Just west of the I-205 bridge (on the Oregon side), there’s a large industrial building with a very oddly shaped roof, like a giant hatch opening up to admit some massive alien spacecraft. I’ve seen similar buildings elsewhere. Is the arrival of the Mothership imminent? —Sir Nose d’Voidofbrains
I wish I could tell you, Nose, that Starchild’s space ark—as prophesied in George Clinton’s P-Funk mythos—is on its way. (I’d probably be first up against the wall when they arrived—I’m basically the personification of the Placebo Syndrome—but I can live with that.) Unfortunately, the strange bulges that WW’s own Nigel Jaquiss once compared to “a pair of enormous hands…praying for relief,” do not in fact open and close for spaceships or anything else. Rather, they’re part of a system for managing the heat and fume removal needs of industrial processes, which I think we can all agree is just about the least funkalicious sentence ever uttered.

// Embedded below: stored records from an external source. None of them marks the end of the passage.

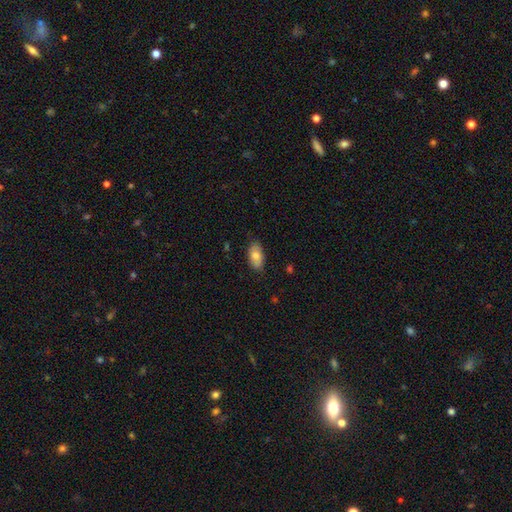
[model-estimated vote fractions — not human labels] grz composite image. It shows a smooth galaxy with no disk features (74%) that is in between round and cigar-shaped (93%). Merging: none (81%).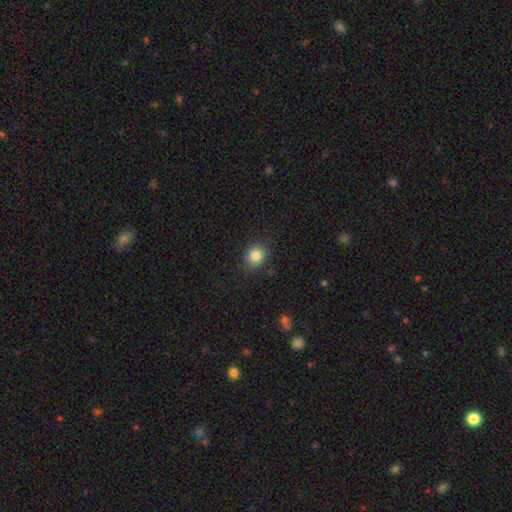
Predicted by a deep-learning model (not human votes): smooth-or-featured: smooth: 83% | star or artifact: 11% | featured or disk: 7%
  how-rounded: round: 63% | in between: 36% | cigar-shaped: 1%
  merging: none: 84% | minor disturbance: 12% | major disturbance: 3% | merger: 1%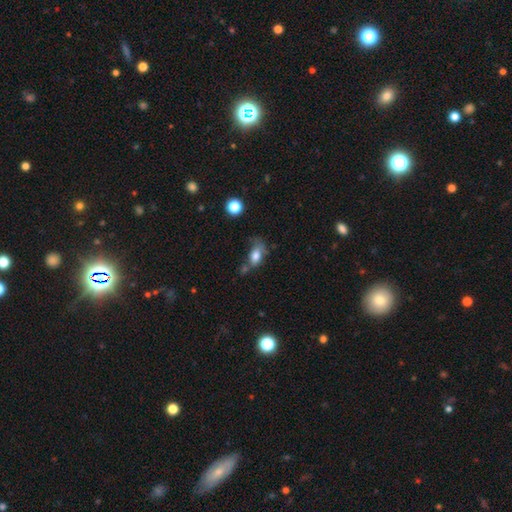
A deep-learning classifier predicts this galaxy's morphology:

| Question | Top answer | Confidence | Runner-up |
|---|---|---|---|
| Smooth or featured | smooth | 73% | featured or disk (16%) |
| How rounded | in between | 80% | round (15%) |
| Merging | none | 32% | minor disturbance (28%) |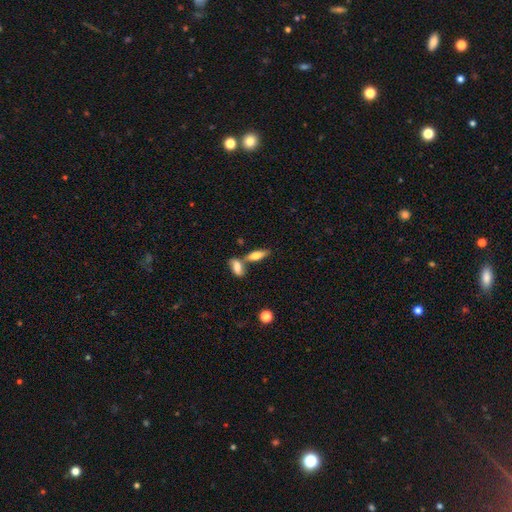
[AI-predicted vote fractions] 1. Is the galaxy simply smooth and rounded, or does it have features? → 66% smooth, 26% featured or disk, 8% star or artifact.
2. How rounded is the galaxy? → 60% in between, 37% cigar-shaped, 3% round.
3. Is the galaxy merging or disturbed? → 52% none, 34% merger, 10% minor disturbance, 4% major disturbance.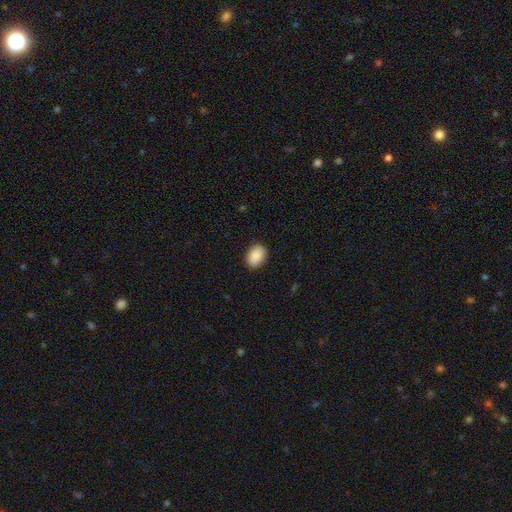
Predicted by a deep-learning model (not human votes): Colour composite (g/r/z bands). It shows a smooth galaxy with no disk features (90%) that is in between round and cigar-shaped (80%). Merging: none (86%).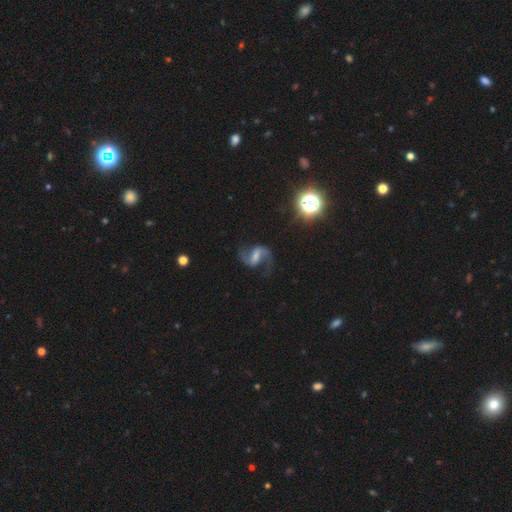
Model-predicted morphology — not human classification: This appears to be a featured or disk galaxy (85%) with a weak bar (44%), 2 (92%) loose (53%) spiral arms (96%) and a small central bulge (37%). Merging: none (73%).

That said, the thing that those hands might have been praying for relief from—a city tax on factories with a heavy carbon footprint (“Glass Houses,” WW, Jan. 27, 2021)—is directly related to why they’re there in the first place. The Owens-Brockway glass-recycling plant is carbon intensive because it uses a lot of energy, and since that energy is used to melt down the equivalent of 440,000 beer bottles a day (thanks, Nigel!), it can get pretty toasty in there. The weird roof things—which are called Robertson ventilators—keep the building from melting along with the bottles.
When you’re generating that much heat, the exhaust fans and louvered vents used in normal shops could never keep up. Instead, here the entire roof is the exhaust vent. The unusual shape is designed to keep rain and snow out while still allowing heat (and possibly some less wholesome pollutants) to escape.
The ridges look a bit like crooked chimneys and work on the same principle, drawing fresh cool air in at the bottom and venting the hot air out the top.
Some installations goose the process with inward-facing fans around the base of the building, but most of the work is done passively by natural thermodynamic processes. All in all, it’s just about the fastest way industry has devised for getting waste heat out of a building. Unless, of course, you’re willing to tear the roof off the sucker.